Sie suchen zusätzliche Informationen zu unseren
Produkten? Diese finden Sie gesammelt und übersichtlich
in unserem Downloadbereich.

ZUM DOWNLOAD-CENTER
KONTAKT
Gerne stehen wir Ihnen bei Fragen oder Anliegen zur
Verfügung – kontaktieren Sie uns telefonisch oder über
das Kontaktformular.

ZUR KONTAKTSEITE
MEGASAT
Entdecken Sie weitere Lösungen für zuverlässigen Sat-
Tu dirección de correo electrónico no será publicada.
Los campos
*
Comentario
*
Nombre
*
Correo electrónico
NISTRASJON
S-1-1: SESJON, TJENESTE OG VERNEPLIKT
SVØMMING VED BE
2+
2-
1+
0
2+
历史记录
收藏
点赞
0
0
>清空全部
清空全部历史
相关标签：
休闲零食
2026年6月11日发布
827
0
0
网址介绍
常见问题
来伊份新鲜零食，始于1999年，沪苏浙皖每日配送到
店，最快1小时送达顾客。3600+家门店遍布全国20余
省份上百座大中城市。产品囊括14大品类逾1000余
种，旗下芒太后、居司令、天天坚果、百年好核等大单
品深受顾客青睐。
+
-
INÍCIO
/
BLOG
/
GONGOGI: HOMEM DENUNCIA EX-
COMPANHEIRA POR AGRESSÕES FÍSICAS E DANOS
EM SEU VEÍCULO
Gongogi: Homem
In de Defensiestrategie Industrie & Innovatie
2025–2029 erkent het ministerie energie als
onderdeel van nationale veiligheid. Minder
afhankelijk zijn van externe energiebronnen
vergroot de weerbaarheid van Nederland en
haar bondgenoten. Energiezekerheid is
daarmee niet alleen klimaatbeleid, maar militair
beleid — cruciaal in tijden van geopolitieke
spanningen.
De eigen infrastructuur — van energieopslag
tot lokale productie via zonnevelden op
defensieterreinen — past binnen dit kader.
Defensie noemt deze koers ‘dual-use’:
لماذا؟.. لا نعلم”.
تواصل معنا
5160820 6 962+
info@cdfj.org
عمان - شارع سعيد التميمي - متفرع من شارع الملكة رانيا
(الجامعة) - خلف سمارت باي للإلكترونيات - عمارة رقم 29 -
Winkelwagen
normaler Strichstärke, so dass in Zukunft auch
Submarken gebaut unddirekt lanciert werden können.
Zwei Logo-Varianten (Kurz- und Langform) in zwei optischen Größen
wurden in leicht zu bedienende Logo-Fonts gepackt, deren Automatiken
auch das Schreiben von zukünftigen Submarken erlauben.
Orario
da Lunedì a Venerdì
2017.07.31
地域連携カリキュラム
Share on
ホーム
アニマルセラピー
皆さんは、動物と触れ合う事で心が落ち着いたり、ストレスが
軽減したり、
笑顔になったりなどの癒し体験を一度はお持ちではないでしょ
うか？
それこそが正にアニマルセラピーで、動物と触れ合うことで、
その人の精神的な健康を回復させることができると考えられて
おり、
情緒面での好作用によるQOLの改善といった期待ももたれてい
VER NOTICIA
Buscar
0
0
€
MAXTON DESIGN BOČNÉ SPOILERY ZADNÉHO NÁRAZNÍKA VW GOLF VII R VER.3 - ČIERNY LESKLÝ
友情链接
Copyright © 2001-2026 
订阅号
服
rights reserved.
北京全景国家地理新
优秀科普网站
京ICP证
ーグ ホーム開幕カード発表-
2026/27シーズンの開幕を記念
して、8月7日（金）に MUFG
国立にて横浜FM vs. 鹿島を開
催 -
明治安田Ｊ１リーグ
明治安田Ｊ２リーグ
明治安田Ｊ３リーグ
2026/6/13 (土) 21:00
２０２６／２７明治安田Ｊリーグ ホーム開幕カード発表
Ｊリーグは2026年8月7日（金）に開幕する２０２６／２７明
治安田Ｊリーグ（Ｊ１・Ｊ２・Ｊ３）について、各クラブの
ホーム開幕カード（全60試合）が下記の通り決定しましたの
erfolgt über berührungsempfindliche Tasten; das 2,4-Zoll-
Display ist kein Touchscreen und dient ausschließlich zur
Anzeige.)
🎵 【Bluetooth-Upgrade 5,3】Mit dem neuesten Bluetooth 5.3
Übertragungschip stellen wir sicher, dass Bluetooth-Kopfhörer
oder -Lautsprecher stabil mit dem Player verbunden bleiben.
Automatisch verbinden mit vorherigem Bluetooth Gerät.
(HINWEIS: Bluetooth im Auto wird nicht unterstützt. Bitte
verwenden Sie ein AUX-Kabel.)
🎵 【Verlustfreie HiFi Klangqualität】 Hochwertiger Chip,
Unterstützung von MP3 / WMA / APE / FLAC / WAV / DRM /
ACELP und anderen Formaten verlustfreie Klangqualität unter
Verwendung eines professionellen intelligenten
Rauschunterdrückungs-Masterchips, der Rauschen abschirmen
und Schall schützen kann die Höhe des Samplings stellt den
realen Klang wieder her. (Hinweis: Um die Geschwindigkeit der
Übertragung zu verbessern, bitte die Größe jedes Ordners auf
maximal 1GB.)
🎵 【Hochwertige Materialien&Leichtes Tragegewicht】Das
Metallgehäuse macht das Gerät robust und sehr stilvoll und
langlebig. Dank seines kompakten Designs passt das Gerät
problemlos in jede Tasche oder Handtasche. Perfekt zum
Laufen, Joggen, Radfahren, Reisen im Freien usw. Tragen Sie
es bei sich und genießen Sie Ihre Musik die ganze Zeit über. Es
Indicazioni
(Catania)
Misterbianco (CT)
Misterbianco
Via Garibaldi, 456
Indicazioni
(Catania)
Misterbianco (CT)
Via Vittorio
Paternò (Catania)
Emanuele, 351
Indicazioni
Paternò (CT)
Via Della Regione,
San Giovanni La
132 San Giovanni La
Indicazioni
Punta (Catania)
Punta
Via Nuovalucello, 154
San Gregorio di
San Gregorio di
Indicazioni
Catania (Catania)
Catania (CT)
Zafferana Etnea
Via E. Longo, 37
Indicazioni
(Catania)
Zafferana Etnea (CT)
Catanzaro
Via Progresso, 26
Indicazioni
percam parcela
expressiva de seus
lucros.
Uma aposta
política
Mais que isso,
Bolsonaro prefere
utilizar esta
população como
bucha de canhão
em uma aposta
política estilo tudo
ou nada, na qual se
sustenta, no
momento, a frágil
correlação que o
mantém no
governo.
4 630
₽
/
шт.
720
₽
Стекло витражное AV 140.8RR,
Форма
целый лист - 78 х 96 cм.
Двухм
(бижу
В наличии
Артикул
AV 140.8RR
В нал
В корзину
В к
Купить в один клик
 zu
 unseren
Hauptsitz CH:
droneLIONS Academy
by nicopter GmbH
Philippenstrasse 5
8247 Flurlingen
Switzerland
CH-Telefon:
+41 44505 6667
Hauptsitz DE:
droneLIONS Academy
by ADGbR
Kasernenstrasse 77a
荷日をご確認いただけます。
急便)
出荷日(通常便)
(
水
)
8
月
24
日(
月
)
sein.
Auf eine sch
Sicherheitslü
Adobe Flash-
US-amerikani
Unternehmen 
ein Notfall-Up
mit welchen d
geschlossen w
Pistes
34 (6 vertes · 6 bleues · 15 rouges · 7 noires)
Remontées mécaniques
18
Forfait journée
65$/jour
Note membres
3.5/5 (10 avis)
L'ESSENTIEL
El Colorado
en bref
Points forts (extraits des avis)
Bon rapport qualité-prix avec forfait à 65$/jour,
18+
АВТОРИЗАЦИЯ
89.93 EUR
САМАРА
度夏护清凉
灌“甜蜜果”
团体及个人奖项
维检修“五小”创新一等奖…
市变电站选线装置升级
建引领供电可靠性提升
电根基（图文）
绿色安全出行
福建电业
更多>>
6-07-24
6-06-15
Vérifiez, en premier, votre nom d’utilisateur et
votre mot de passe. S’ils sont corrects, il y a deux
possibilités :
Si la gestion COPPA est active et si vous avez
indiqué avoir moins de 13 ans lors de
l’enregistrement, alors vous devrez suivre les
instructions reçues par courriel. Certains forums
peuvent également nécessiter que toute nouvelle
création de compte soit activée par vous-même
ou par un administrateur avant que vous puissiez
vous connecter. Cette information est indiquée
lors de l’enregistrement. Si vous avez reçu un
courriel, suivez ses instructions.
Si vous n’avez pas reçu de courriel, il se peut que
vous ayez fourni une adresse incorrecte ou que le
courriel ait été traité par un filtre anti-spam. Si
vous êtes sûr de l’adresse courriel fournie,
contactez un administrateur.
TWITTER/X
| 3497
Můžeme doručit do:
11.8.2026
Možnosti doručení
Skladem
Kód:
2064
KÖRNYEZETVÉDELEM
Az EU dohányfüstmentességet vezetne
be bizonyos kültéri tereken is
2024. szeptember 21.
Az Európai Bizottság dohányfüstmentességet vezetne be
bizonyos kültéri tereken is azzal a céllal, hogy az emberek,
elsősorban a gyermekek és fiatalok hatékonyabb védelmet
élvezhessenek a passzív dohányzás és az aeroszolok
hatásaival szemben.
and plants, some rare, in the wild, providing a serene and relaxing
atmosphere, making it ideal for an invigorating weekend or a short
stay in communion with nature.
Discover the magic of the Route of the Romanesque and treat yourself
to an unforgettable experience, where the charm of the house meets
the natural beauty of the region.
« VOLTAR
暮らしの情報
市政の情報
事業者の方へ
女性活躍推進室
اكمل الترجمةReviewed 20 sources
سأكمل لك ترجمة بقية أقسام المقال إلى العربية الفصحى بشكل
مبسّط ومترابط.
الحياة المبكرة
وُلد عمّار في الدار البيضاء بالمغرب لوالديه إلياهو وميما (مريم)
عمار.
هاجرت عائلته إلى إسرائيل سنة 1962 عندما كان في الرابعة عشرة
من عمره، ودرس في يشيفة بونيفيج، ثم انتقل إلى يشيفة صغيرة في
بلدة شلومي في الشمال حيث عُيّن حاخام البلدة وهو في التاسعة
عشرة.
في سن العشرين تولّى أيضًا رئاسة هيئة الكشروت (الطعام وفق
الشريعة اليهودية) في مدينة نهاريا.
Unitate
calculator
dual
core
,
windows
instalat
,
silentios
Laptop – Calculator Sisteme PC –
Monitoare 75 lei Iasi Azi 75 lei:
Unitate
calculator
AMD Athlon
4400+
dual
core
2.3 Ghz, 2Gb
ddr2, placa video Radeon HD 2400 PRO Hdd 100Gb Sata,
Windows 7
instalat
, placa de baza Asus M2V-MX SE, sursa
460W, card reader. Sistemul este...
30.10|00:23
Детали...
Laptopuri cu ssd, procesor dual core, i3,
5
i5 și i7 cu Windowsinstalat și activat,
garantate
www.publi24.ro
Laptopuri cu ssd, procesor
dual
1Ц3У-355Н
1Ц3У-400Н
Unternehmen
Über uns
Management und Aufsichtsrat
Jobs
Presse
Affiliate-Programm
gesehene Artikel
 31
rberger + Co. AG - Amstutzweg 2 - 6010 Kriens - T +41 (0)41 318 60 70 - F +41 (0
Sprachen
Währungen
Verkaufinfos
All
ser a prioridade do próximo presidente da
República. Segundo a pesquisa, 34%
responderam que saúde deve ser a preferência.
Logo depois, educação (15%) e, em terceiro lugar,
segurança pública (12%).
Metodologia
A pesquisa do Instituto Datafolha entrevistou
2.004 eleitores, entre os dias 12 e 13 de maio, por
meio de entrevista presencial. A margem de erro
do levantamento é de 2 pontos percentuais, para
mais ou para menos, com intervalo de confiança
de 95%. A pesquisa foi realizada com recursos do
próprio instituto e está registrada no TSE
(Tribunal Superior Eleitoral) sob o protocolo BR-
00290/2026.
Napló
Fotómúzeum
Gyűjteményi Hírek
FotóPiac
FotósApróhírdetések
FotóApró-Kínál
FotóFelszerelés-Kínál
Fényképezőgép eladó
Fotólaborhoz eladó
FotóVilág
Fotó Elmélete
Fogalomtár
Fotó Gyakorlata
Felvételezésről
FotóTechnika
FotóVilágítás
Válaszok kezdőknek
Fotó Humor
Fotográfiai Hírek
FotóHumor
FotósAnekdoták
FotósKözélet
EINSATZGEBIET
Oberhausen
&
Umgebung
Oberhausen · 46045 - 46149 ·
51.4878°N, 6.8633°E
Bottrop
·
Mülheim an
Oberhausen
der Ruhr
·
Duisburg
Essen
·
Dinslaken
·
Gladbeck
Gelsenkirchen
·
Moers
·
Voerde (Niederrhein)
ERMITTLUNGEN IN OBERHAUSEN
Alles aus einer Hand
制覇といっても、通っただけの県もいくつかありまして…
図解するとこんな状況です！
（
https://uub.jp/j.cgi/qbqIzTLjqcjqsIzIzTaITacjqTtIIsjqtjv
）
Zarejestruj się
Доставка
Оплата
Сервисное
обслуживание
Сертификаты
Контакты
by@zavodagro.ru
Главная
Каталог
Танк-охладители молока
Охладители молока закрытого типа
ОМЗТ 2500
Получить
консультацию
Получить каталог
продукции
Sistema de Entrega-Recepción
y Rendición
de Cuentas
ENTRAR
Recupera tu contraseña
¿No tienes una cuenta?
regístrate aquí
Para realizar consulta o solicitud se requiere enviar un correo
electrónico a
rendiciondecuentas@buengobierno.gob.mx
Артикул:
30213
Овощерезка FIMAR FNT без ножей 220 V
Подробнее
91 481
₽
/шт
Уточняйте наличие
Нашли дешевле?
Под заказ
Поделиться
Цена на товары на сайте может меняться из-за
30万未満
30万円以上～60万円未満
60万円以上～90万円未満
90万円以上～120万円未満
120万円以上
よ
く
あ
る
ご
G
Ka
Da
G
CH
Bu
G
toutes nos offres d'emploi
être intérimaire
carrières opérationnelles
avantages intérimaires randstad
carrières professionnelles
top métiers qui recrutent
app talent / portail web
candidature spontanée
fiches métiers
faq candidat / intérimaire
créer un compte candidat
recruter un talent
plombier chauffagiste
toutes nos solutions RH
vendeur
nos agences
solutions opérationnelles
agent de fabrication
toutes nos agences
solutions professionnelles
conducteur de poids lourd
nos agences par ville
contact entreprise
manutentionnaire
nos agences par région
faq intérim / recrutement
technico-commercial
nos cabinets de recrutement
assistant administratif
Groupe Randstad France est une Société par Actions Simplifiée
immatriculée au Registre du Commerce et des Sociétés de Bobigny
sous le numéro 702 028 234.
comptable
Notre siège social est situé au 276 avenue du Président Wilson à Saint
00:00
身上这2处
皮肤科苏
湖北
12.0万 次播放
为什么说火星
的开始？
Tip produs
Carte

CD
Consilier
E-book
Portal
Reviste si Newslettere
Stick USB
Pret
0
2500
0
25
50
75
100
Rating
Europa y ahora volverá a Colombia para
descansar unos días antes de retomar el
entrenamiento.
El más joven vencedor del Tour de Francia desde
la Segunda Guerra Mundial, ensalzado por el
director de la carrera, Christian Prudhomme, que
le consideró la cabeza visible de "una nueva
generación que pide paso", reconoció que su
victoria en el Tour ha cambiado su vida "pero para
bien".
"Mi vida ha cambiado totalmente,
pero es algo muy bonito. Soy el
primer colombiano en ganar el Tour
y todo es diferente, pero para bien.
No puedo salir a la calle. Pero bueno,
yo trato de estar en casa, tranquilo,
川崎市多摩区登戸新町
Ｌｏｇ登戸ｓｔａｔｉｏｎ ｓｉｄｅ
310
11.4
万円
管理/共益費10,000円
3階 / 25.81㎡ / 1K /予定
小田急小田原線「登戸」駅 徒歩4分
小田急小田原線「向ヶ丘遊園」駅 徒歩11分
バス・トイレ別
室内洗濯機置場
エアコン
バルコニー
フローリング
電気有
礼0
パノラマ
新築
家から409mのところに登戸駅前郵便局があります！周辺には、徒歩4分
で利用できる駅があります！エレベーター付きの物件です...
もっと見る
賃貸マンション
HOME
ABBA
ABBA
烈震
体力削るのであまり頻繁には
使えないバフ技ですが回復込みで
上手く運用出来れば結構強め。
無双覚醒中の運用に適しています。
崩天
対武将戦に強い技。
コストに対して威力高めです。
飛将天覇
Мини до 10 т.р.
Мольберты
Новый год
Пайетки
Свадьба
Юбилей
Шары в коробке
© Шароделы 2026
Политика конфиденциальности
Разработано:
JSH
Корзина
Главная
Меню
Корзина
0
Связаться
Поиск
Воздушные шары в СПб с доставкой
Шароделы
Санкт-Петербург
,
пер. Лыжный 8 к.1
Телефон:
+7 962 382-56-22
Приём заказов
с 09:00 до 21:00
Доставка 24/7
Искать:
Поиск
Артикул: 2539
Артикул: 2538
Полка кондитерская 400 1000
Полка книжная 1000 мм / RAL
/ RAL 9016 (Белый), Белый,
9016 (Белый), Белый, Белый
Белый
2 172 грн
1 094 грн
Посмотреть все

__Task to carry out__: Your answer should consist of the lines from the line with "2026/27シーズンの開幕を記念" to the line with "problemlos in jede" above, repeated exactly, both ends included.

__Task solution__:
2026/27シーズンの開幕を記念
して、8月7日（金）に MUFG
国立にて横浜FM vs. 鹿島を開
催 -
明治安田Ｊ１リーグ
明治安田Ｊ２リーグ
明治安田Ｊ３リーグ
2026/6/13 (土) 21:00
２０２６／２７明治安田Ｊリーグ ホーム開幕カード発表
Ｊリーグは2026年8月7日（金）に開幕する２０２６／２７明
治安田Ｊリーグ（Ｊ１・Ｊ２・Ｊ３）について、各クラブの
ホーム開幕カード（全60試合）が下記の通り決定しましたの
erfolgt über berührungsempfindliche Tasten; das 2,4-Zoll-
Display ist kein Touchscreen und dient ausschließlich zur
Anzeige.)
🎵 【Bluetooth-Upgrade 5,3】Mit dem neuesten Bluetooth 5.3
Übertragungschip stellen wir sicher, dass Bluetooth-Kopfhörer
oder -Lautsprecher stabil mit dem Player verbunden bleiben.
Automatisch verbinden mit vorherigem Bluetooth Gerät.
(HINWEIS: Bluetooth im Auto wird nicht unterstützt. Bitte
verwenden Sie ein AUX-Kabel.)
🎵 【Verlustfreie HiFi Klangqualität】 Hochwertiger Chip,
Unterstützung von MP3 / WMA / APE / FLAC / WAV / DRM /
ACELP und anderen Formaten verlustfreie Klangqualität unter
Verwendung eines professionellen intelligenten
Rauschunterdrückungs-Masterchips, der Rauschen abschirmen
und Schall schützen kann die Höhe des Samplings stellt den
realen Klang wieder her. (Hinweis: Um die Geschwindigkeit der
Übertragung zu verbessern, bitte die Größe jedes Ordners auf
maximal 1GB.)
🎵 【Hochwertige Materialien&Leichtes Tragegewicht】Das
Metallgehäuse macht das Gerät robust und sehr stilvoll und
langlebig. Dank seines kompakten Designs passt das Gerät
problemlos in jede Tasche oder Handtasche. Perfekt zum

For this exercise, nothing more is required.